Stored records
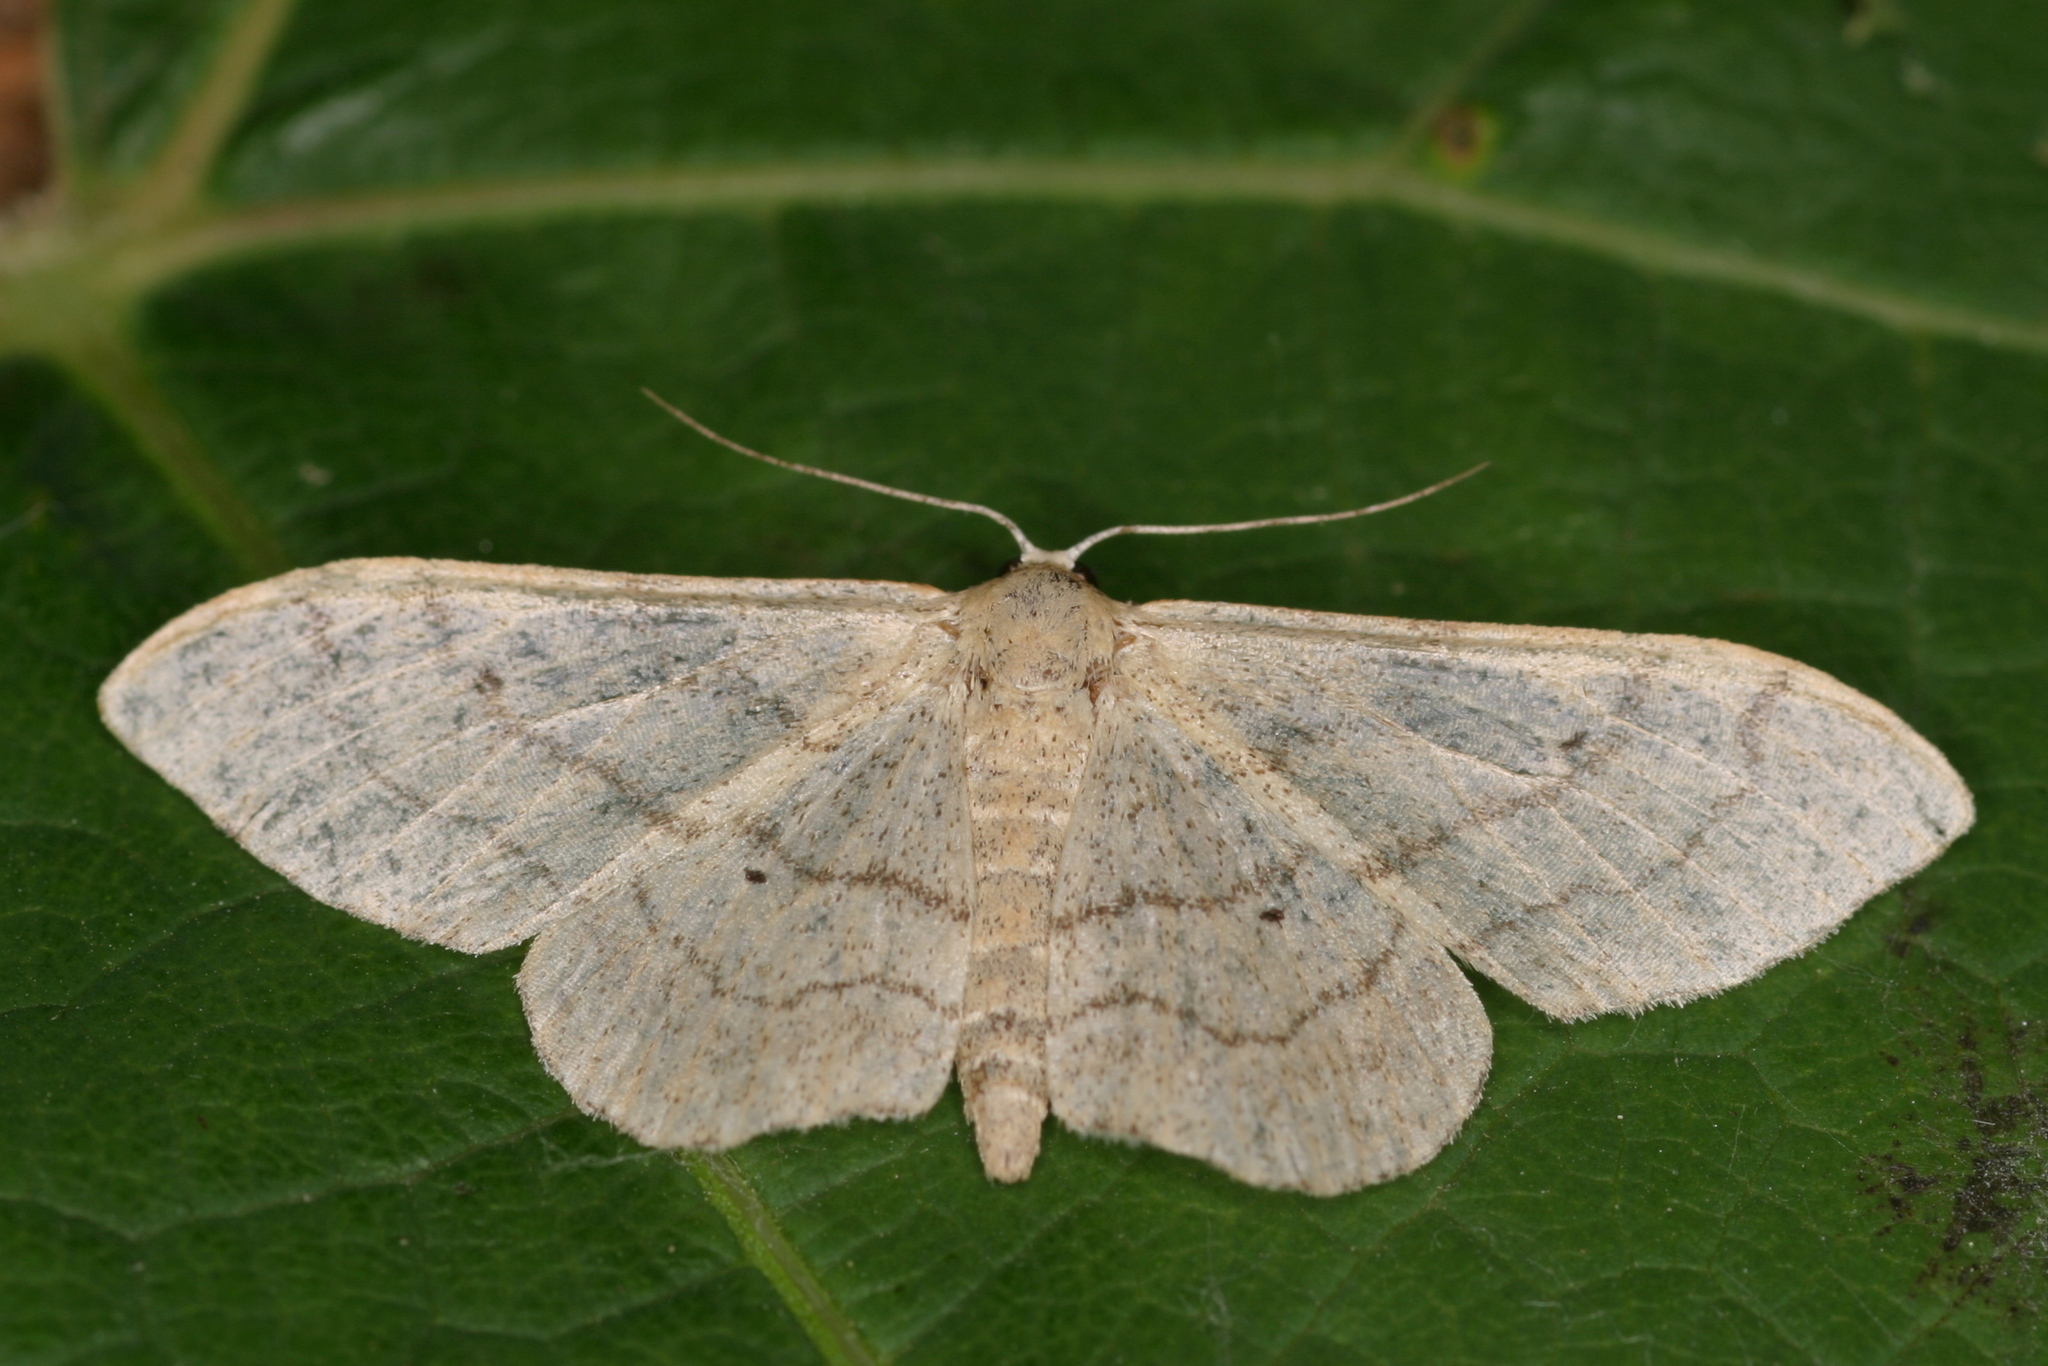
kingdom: Animalia
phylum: Arthropoda
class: Insecta
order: Lepidoptera
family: Geometridae
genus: Idaea
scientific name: Idaea aversata
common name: Riband wave
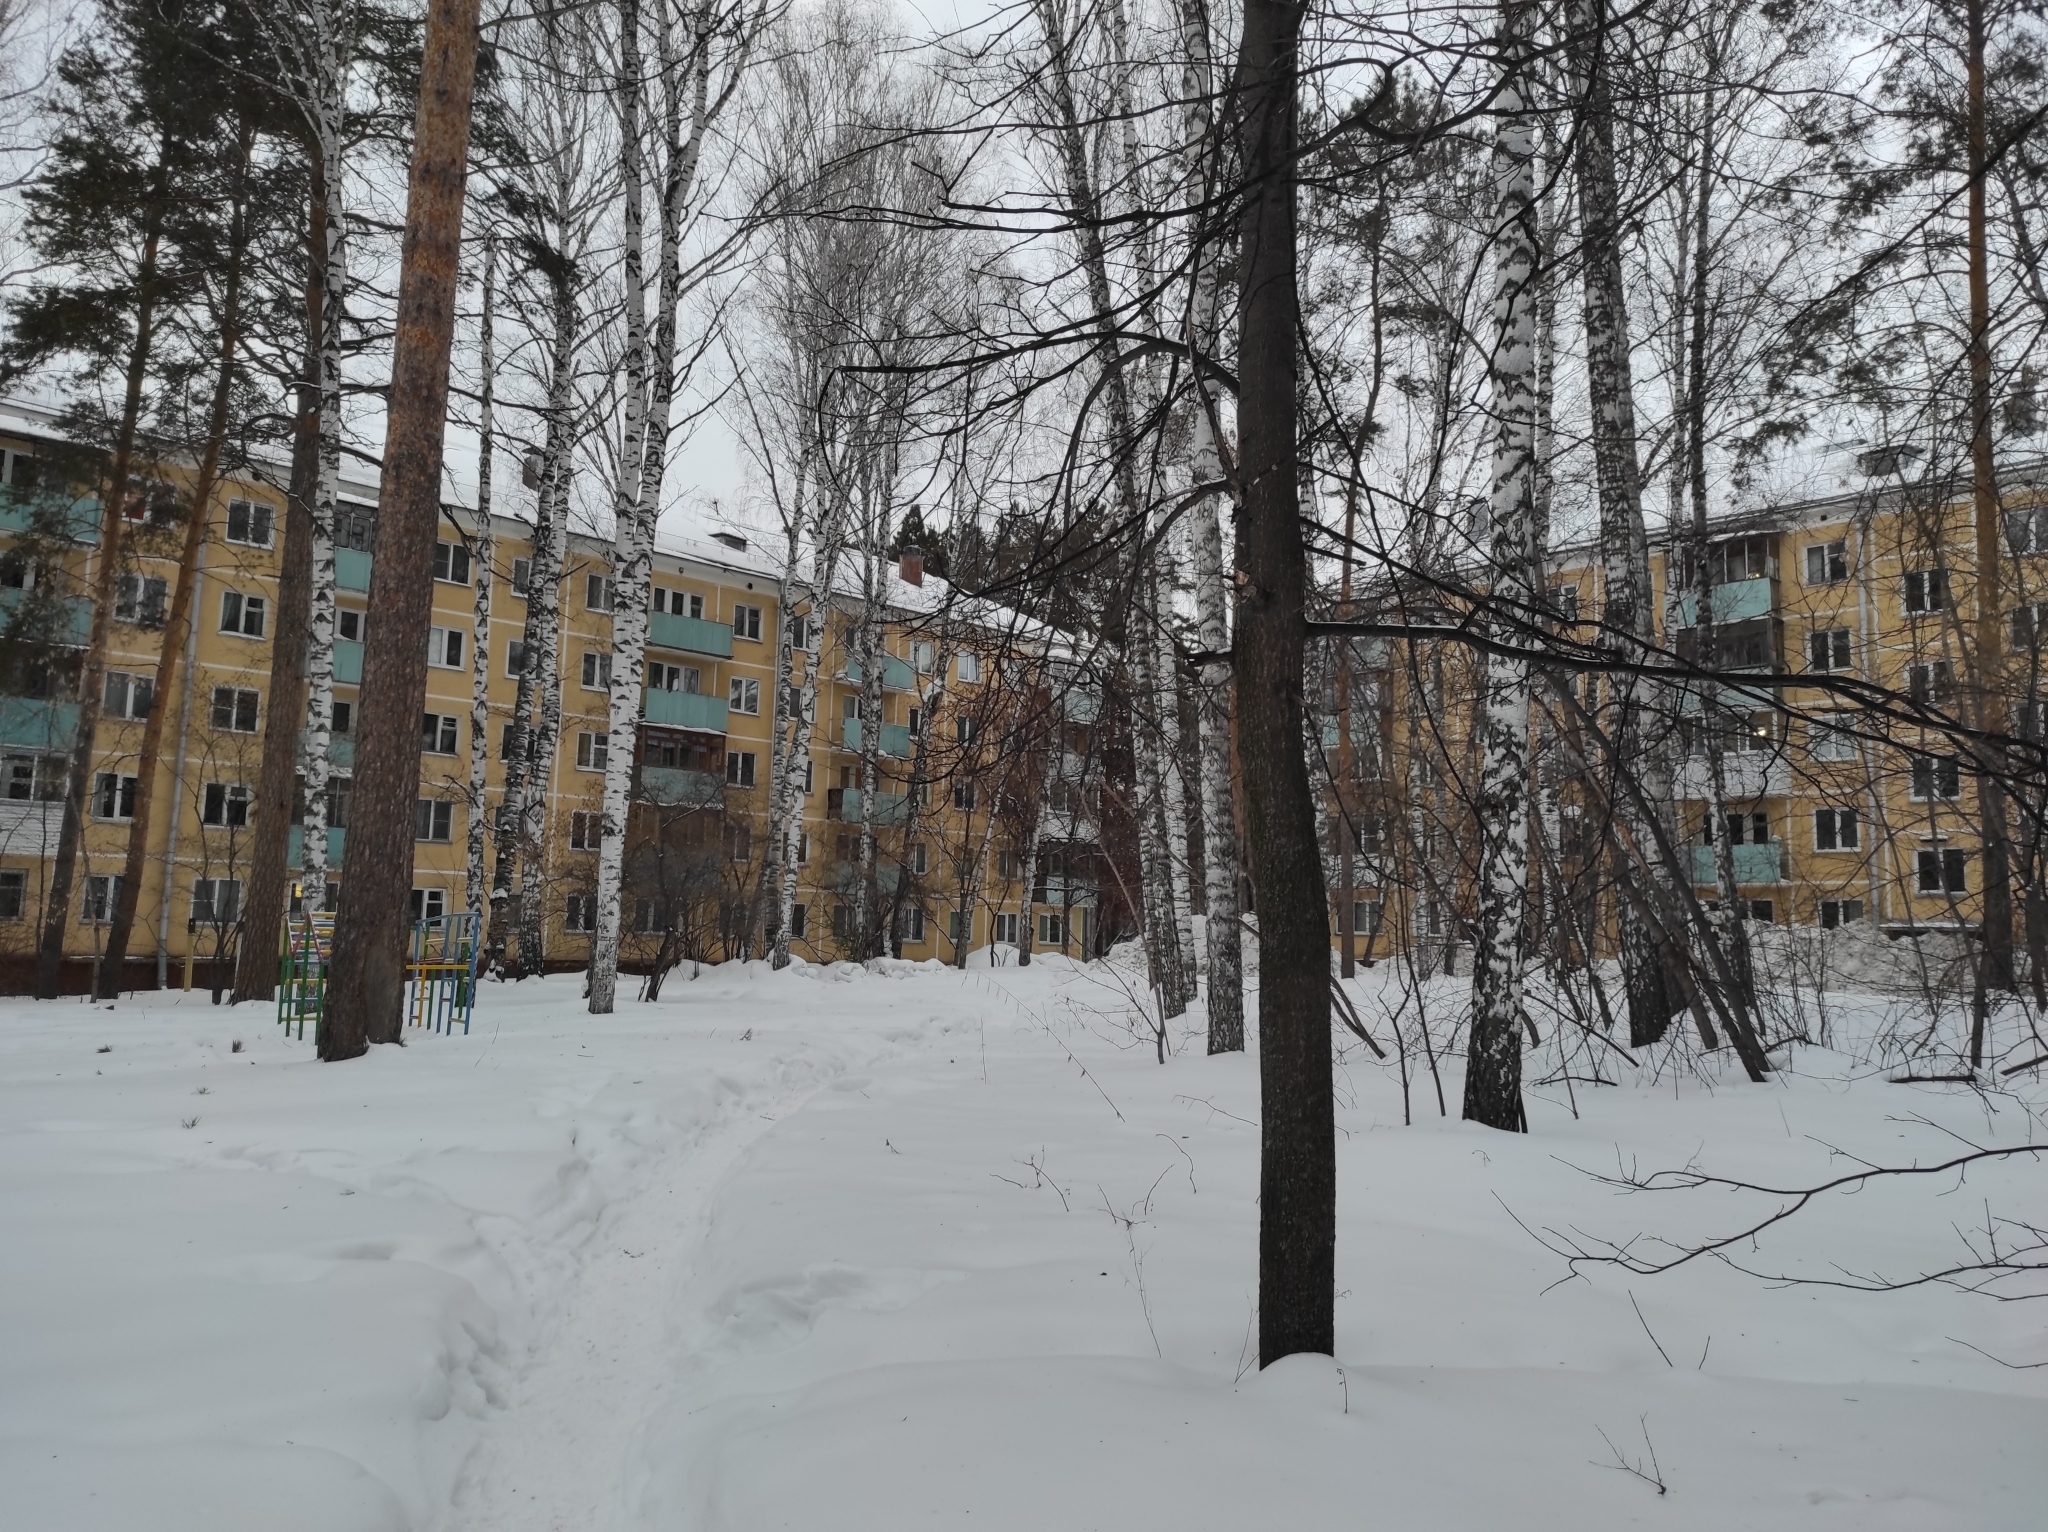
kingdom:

Set task: Starting at the line that contains "family: Geometridae" and ending at the final line of the records, express each line as a string in a JSON list, one string per line and no blank lines. Leave the pictures out of the answer.

Solved exercise:
[
  "family: Geometridae",
  "genus: Idaea",
  "scientific name: Idaea aversata",
  "common name: Riband wave",
  "kingdom:"
]